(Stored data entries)
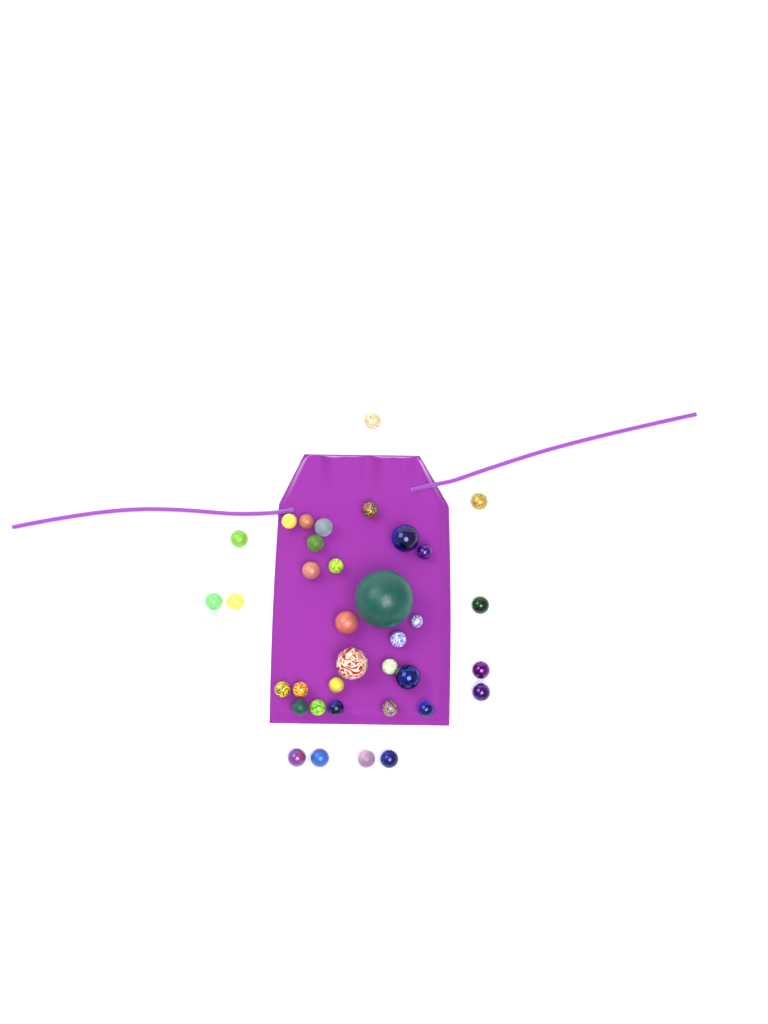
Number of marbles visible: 37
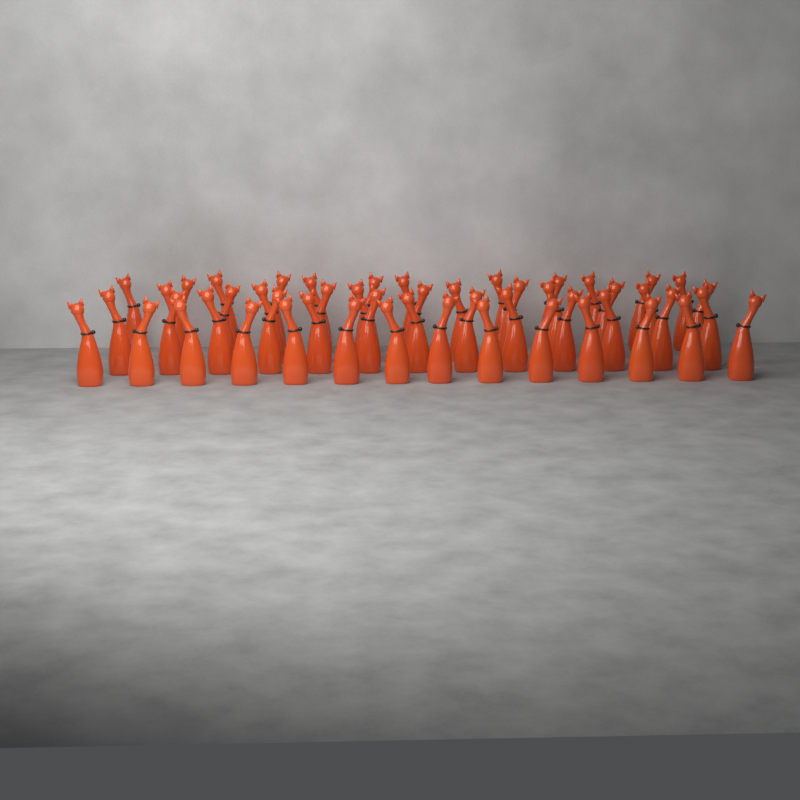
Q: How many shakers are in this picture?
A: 51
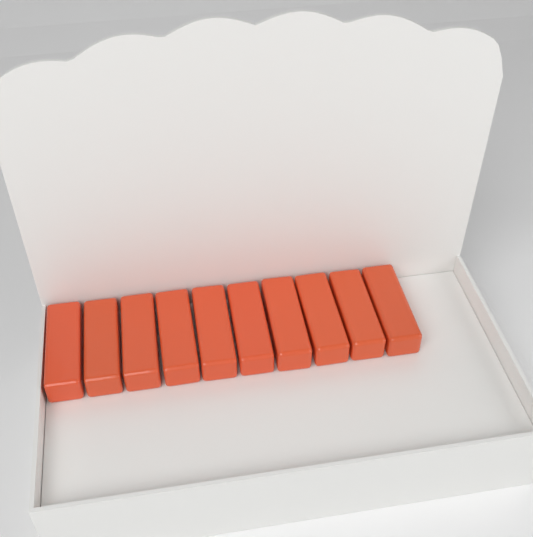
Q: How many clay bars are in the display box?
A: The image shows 10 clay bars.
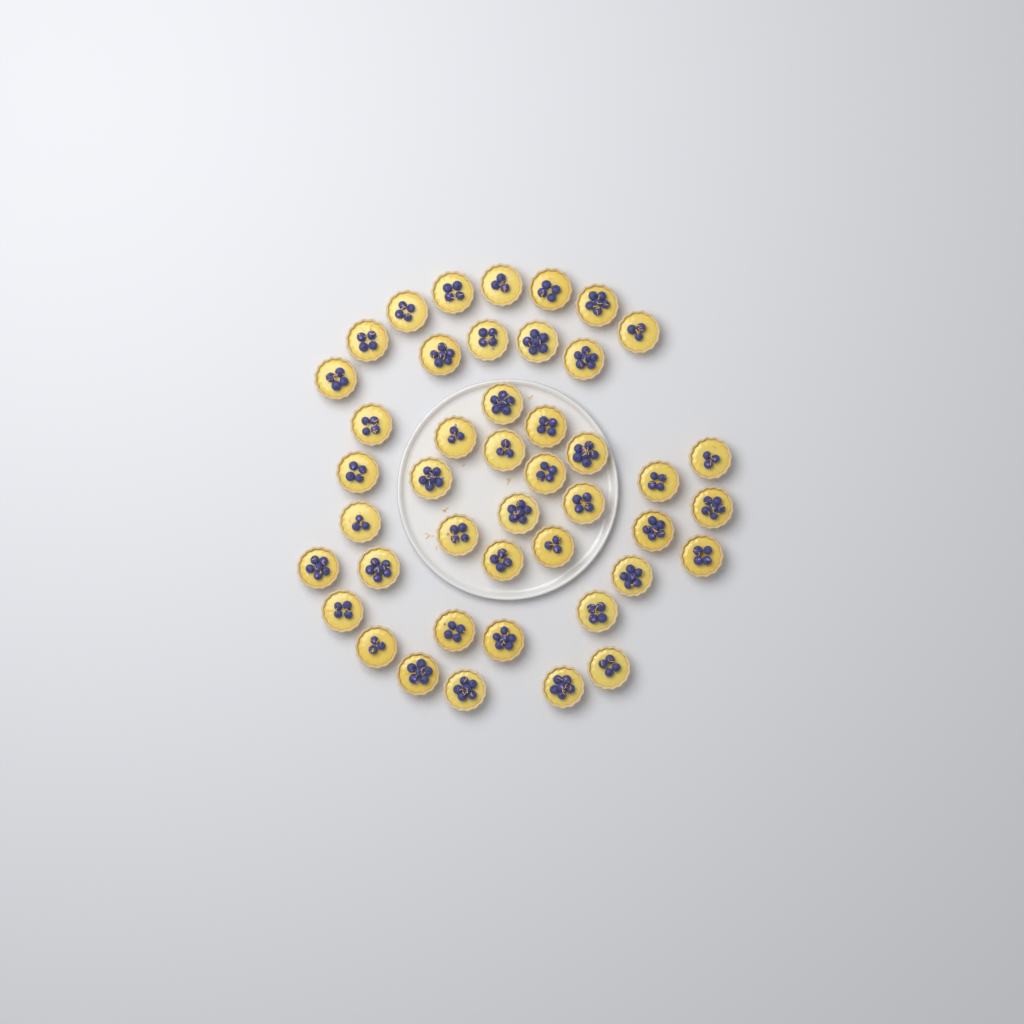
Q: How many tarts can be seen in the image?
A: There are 44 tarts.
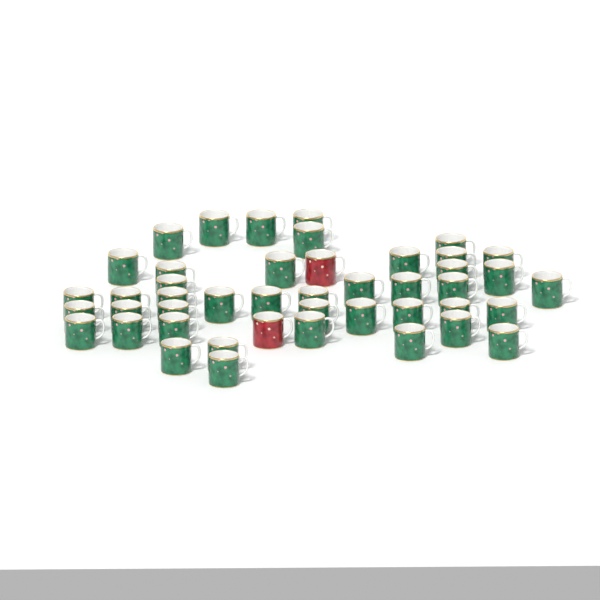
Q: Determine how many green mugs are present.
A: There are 43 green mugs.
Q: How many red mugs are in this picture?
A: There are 2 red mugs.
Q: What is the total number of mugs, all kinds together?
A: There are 45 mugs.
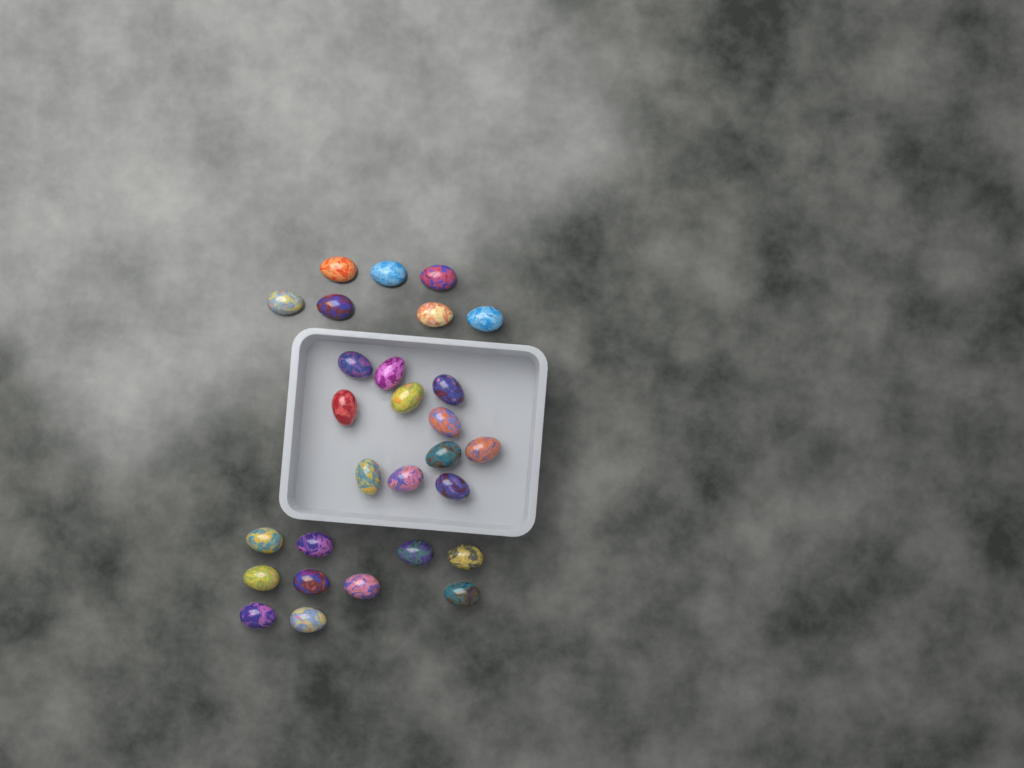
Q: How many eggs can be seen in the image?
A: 28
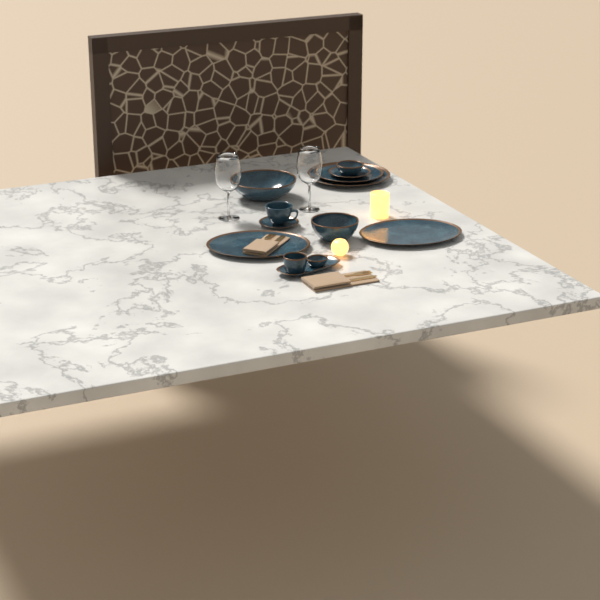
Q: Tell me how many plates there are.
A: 4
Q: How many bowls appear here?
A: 5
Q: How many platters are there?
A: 3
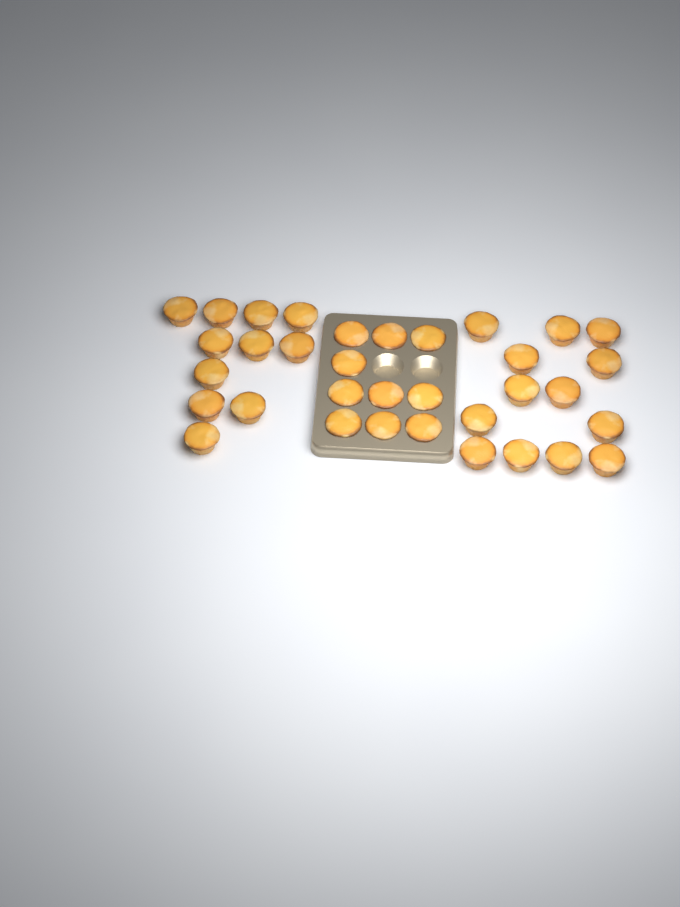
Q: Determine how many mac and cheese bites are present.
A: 34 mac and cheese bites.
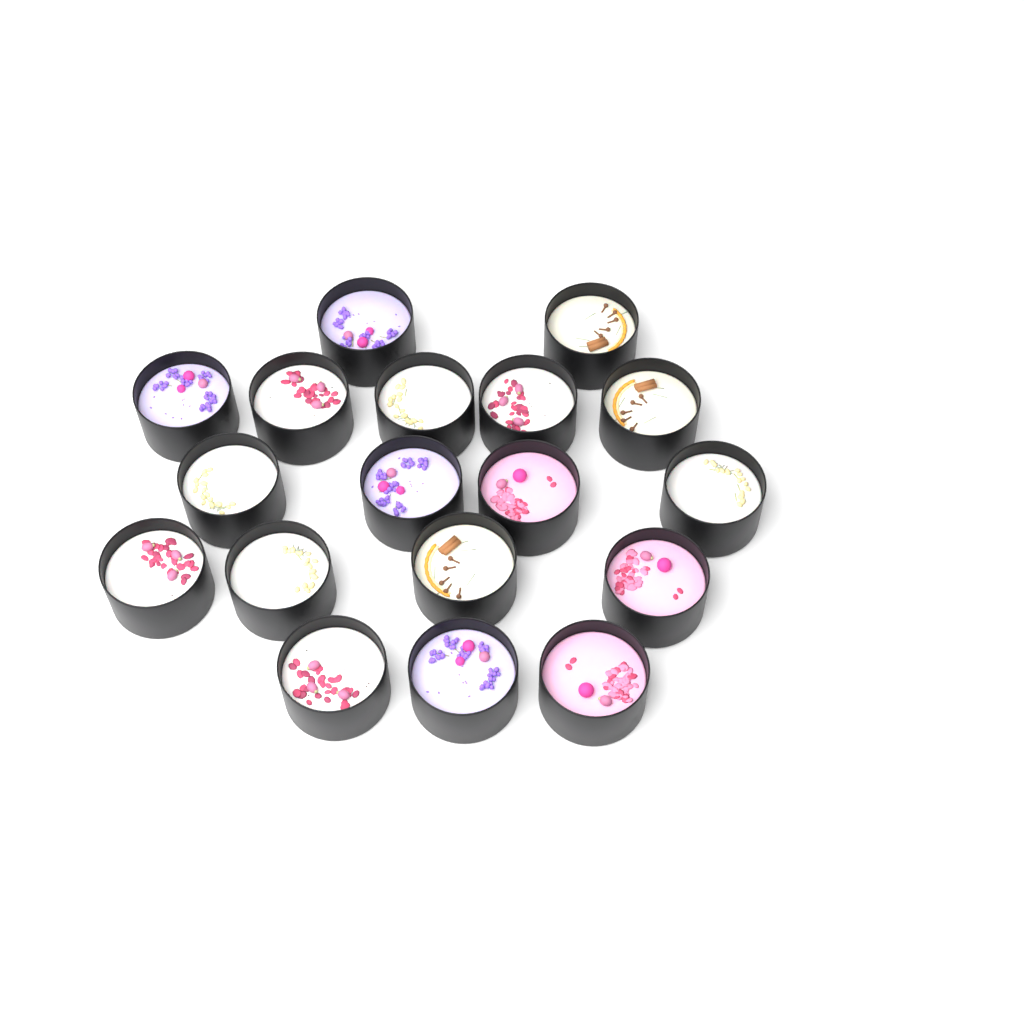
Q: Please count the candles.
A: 18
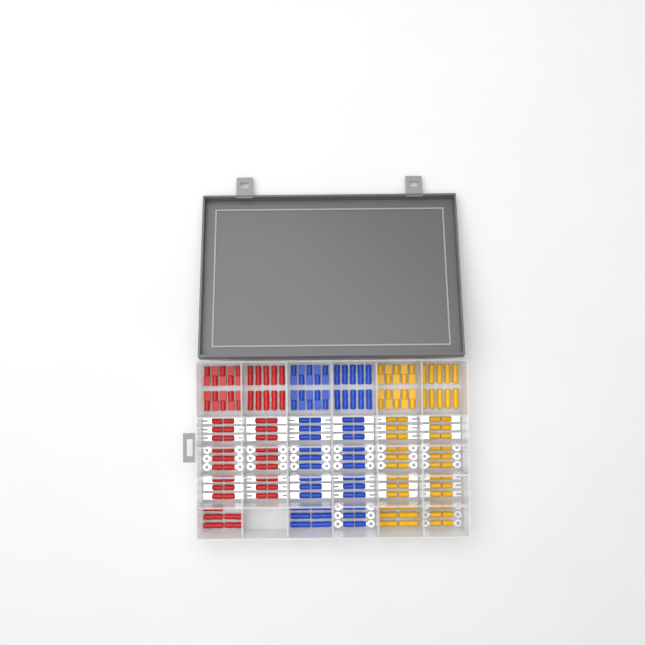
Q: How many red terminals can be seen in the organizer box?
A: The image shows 61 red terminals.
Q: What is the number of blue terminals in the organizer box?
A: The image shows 68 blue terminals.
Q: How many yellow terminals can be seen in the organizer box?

**Stated goal**
Gather every line from the items above that contains the word "mugs", and copy each one.

**Full output**
Q: Determine how many green mugs are present.
A: There are 43 green mugs.
Q: How many red mugs are in this picture?
A: There are 2 red mugs.
Q: What is the total number of mugs, all kinds together?
A: There are 45 mugs.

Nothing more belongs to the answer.